Começando pelos treinadores, deixo aqui algumas sugestões para manterem os atletas ativos e sem perderem as noções básicas da forma da equipa jogar: fornecer planos para manterem a atividade física, de forma coletiva ou individual; marcar 1-2 reuniões semanais (pelo Zoom por exemplo) onde cada jogador segue “in loco” o seu treinador em exercícios de força, mobilidade articular ou prevenção de lesões; análise em vídeos dos treinos e dos jogos realizados e enviar pequenos vídeos (ou imagens) coletivas e individuais aos atletas, aproveitando para analisar possíveis adversários, tudo isto para que a readaptação seja melhor; fornecer um plano alimentar (ou as diretrizes gerais) para que não tenhamos atletas com excesso de peso no regresso aos treinos; mostrar aos atletas programas de prevenção de Lesões (“Fifa 11+” é um dos melhores e serve para Séniores e para a Formação); promover por fim atividades grupais, à distância, promovendo clima de espírito de grupo. A manutenção e a monotorização de todas as atividades, assim como o bem estar dos atletas devem ser constantemente regularizado, via telefónica, mensagem, por vídeo e em último caso por Questionários de Bem Estar.

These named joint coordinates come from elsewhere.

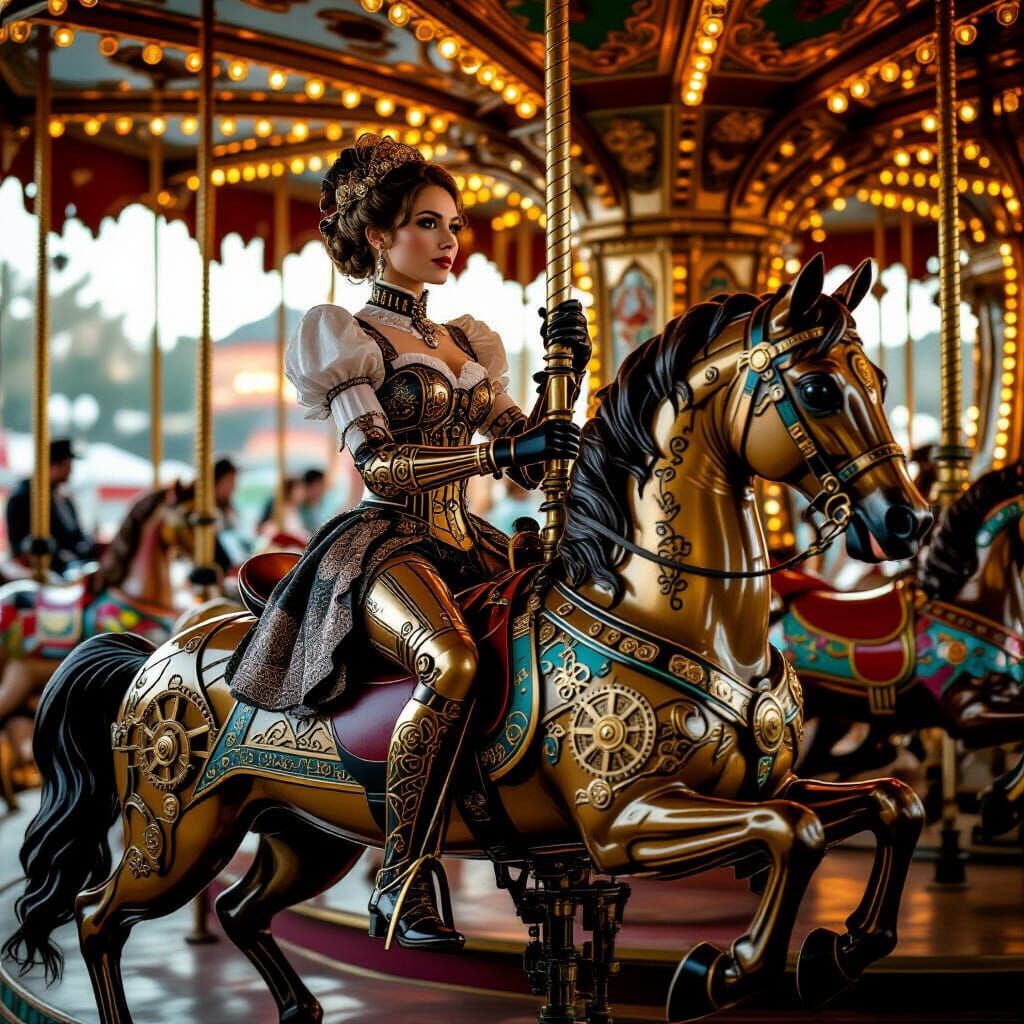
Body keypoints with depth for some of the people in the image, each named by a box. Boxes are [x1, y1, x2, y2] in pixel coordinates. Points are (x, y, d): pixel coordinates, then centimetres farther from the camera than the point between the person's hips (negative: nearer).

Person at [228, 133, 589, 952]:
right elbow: (380, 466, -13)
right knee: (452, 661, -37)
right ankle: (405, 883, -31)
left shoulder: (467, 346, 20)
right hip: (383, 546, -8)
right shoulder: (348, 340, 1)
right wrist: (503, 451, -21)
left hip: (464, 545, 8)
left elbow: (531, 466, 15)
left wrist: (564, 376, 2)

Aos jogadores deixo o repto de se manterem ativos e que sigam as instruções dos seus treinadores (se possível as mesmas que foram acima explicadas). Peço que não se isolem socialmente (telefonem a amigos, a colegas, aos treinadores, etc), mantenham-se ativos, procurem fazer uma alimentação saudável e equilibrada e que tentem cumprir as horas de sono. Embora possam ter os vossos empregos e sujeitos a esforços diferentes, com condições diferentes, estas são as linhas gerais para cada um e estão ao alcance de todos.

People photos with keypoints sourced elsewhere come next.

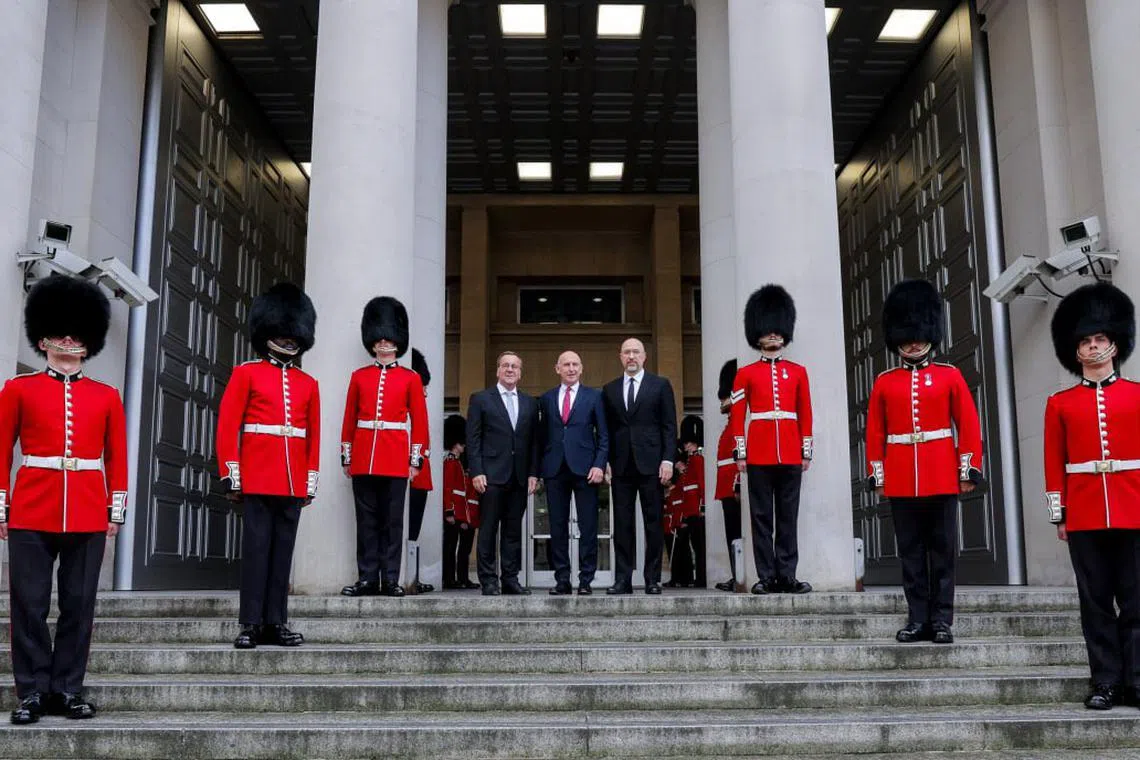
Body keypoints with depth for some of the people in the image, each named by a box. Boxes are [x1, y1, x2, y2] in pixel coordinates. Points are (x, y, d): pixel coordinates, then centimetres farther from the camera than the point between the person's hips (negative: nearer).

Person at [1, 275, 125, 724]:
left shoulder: (106, 396, 9)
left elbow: (117, 457, 10)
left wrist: (117, 510, 5)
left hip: (89, 514, 2)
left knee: (79, 604, 5)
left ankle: (68, 689, 15)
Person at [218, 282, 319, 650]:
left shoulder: (308, 383, 13)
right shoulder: (246, 373, 3)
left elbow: (314, 435, 13)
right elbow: (227, 425, -1)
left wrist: (311, 481, 9)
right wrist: (230, 474, -8)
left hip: (293, 482, 4)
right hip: (257, 478, -3)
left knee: (283, 550, 7)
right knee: (256, 548, -1)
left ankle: (276, 622, 13)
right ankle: (251, 624, 4)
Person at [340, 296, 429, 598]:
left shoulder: (411, 378, 6)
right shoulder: (359, 377, 10)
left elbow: (420, 420, 4)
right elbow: (349, 419, 11)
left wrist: (416, 458, -1)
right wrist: (346, 456, 7)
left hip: (396, 458, -1)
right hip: (363, 457, 2)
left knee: (392, 520, 2)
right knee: (367, 520, 5)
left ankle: (390, 579, 7)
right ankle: (367, 578, 10)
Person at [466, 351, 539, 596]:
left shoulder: (530, 403, 14)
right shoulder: (481, 399, 4)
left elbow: (534, 441, 12)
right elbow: (472, 439, -1)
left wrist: (533, 473, 3)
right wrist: (476, 472, -9)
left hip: (520, 477, 4)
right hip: (491, 475, -3)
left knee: (514, 530, 6)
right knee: (488, 530, -1)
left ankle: (510, 579, 12)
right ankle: (488, 581, 5)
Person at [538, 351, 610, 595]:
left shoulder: (594, 396, 7)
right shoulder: (546, 399, 12)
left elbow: (603, 435, 4)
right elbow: (542, 436, 13)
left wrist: (599, 465, -8)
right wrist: (539, 470, 6)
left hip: (585, 469, -2)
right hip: (555, 471, 2)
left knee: (588, 527, -1)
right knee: (558, 527, 4)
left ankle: (586, 580, 6)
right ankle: (562, 581, 10)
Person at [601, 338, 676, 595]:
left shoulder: (660, 385, 6)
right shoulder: (609, 389, 13)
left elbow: (669, 426, 2)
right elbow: (607, 428, 13)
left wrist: (667, 460, -7)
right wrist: (605, 462, 4)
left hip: (651, 465, -2)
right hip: (621, 467, 2)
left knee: (653, 523, 1)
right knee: (622, 524, 2)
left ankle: (653, 579, 7)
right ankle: (623, 580, 6)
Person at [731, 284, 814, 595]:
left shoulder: (798, 372, 11)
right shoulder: (745, 374, 5)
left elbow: (806, 414, 11)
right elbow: (737, 416, 3)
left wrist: (806, 452, 6)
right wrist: (740, 453, -3)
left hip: (791, 454, 2)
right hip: (759, 454, -2)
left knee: (788, 517, 4)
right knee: (762, 516, 1)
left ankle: (786, 576, 9)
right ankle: (766, 577, 6)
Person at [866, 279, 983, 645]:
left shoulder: (950, 376, 4)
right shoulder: (884, 382, 6)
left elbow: (969, 424, 2)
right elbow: (875, 432, 7)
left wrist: (968, 469, -3)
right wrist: (877, 475, 3)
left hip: (942, 477, -1)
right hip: (901, 480, 1)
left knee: (942, 550, 3)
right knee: (911, 552, 6)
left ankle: (941, 620, 10)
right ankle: (918, 618, 13)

Aos dirigentes procurem patrocínios, tentem pagar a toda a equipa e ao staff de apoio (nunca lhe prometam o que não podem cumprir e não lhes mintam em nenhum momento, pois neste momento de crise, para algumas pessoas “o dinheiro da bola” pode ser um extra que fará a diferença no orçamento familiar de cada um. Repito: não lhes mintam e se prometerem..paguem!). Procurem apoios, façam apelos a patrocinadores, peçam ajudas. Procurem saber também o estado dos atletas, equipas técnicas e staff e não os abandonem. No caso da formação, procurem saber junto dos mais jovens como estes se encontram, e respetivas famílias. Procurem saber como estão os estudos e as relações entre estes, e que esta pandemia sirva para aprendermos que por vezes, num clube faz mais falta um bom departamento médico e social, do que mais 2-3 jogadores. Invistam num bom médico, num fisioterapeuta, num Nutricionista e num Psicólogo. São mais valias decisivas dos petizes aos seniores.

À Associação de Futebol de Vila Real deixo o repto: voltem a cortar nas várias taxas aos clubes, voltem a fornecer apoios e materiais aos clubes como fizeram no inicio da época, reformulem os quadros competitivos e o mais importante dos apelos: façam a máxima força para que haja testagem, nem que seja com testes rápidos, pois só isso trará alguma segurança ao futebol e afaste alguns fantasmas ainda presentes. Apoiem a Formação como puderem: façam atividades em casa para os miúdos fazerem em casa como fizeram em Abril, promovam ações de formação para miúdos, imponham aos clubes Psicólogos e Nutricionistas e vistoriem os mesmos (que têm tendência para mascarar todo o processo de Certificação).

Aos adeptos, que tanto anseiam voltar ao estádio, somente deixo 2 pedidos: paguem cotas nos clubes e participem nas lotarias/jogos dos mesmos e mostrem o vosso apoio ao clube nas redes sociais e para com os atletas, mostrem que estão desejosos de os ver e de gritar por eles. Façam-no em vídeo ou por mensagens nas redes sociais, às vezes é nestes momentos que os clubes mostram a sua dimensão!

A todos o mesmo apelo, protejam-se e sigam as normas da DGS. E que o futebol distrital, que tão mal de cuidados está, volte a ser o nosso futebol, aquele onde todos um dia sonhamos ser heróis do clube da nossa terra e que ainda nos vão vibrar a cada domingo, lembrando tempos antigos e fazendo esquecer os problemas da nossa vida. Pelo menos durante 90 minutos.

A máquina vai ligar-se e vamos ter alta em breve! Cuidem-se!